Divergent Strategies Among AI Providers
AI search engines are anything but uniform. Each provider has developed distinct strategies to meet user expectations and improve search experiences. Understanding these approaches is crucial for hotels aiming to optimize their visibility.
ChatGPT (via Bing Index) https://chatgpt.com
OpenAI’s ChatGPT leverages Bing’s search index to generate detailed, conversational responses. This makes it highly effective for exploratory queries, such as “What are the best boutique hotels in Paris for under €200?” However, its reliance on static datasets means it struggles with real-time data like availability and pricing. To ensure visibility in this ecosystem, hotels must make their content accessible and up-to-date by using tools like Bing Webmaster Tools.
Perplexity https://www.perplexity.ai
Perplexity specializes in delivering in-depth comparisons, synthesizing information from multiple sources. While this makes it a valuable tool for travelers seeking comprehensive insights, it poses a challenge for hotels: users often consume information directly on the platform rather than visiting hotel websites. To counteract this, hotels should emphasize structured data and showcase unique features that can capture user attention within the platform’s summaries.
Google’s Search Generative Experience (SGE) https://www.google.com
Google’s SGE blends traditional search results with AI-generated summaries, incorporating live pricing, reviews, and nearby attractions. This hybrid approach demands meticulous optimization of tools like Google Business Profiles and schema.org markup to ensure hotels are accurately represented in AI-enhanced results. SGE is now available in over 120 countries and territories, including Mexico, Brazil, South Korea, Indonesia, Nigeria, Kenya, South Africa, and -of course- the US.

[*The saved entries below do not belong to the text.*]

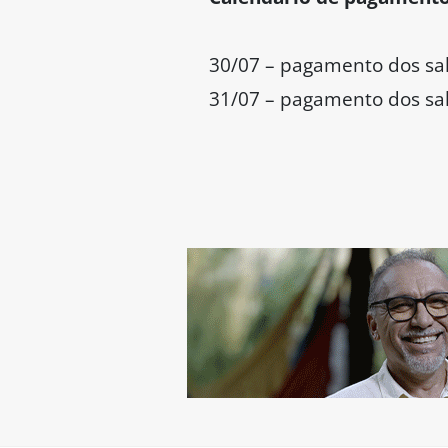
30/07 – pagamento dos sal
31/07 – pagamento dos salá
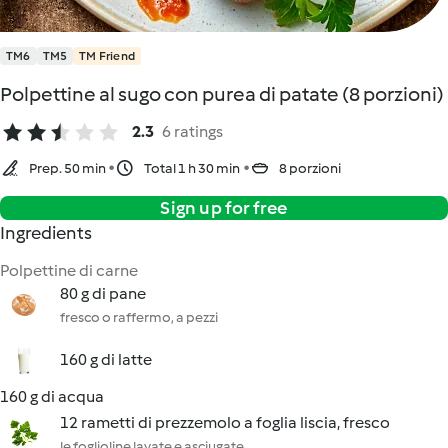
TM6
TM5
TM Friend
Polpettine al sugo con purea di patate (8 porzioni)
2.3
6 ratings
Prep. 50 min
Total 1 h 30 min
8 porzioni
Sign up for free
Ingredients
Polpettine di carne
80 g di pane
fresco o raffermo, a pezzi
160 g di latte
160 g di acqua
12 rametti di prezzemolo a foglia liscia, fresco
le foglioline lavate e asciugate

Conclusion: the Road Ahead
AI’s rapid transformation of the search landscape demands more than minor adjustments; it requires a strategic overhaul of how hotels manage their digital presence. By embracing new technologies and adopting AI-centric practices, hoteliers can remain competitive and seize the opportunities presented by this evolving ecosystem. The time to act is now—those who modernize today will be better positioned to thrive in the AI-driven future of travel, keeping in mind that the future is not just about keeping up with AI—it’s about leveraging it to redefine the essence of hospitality.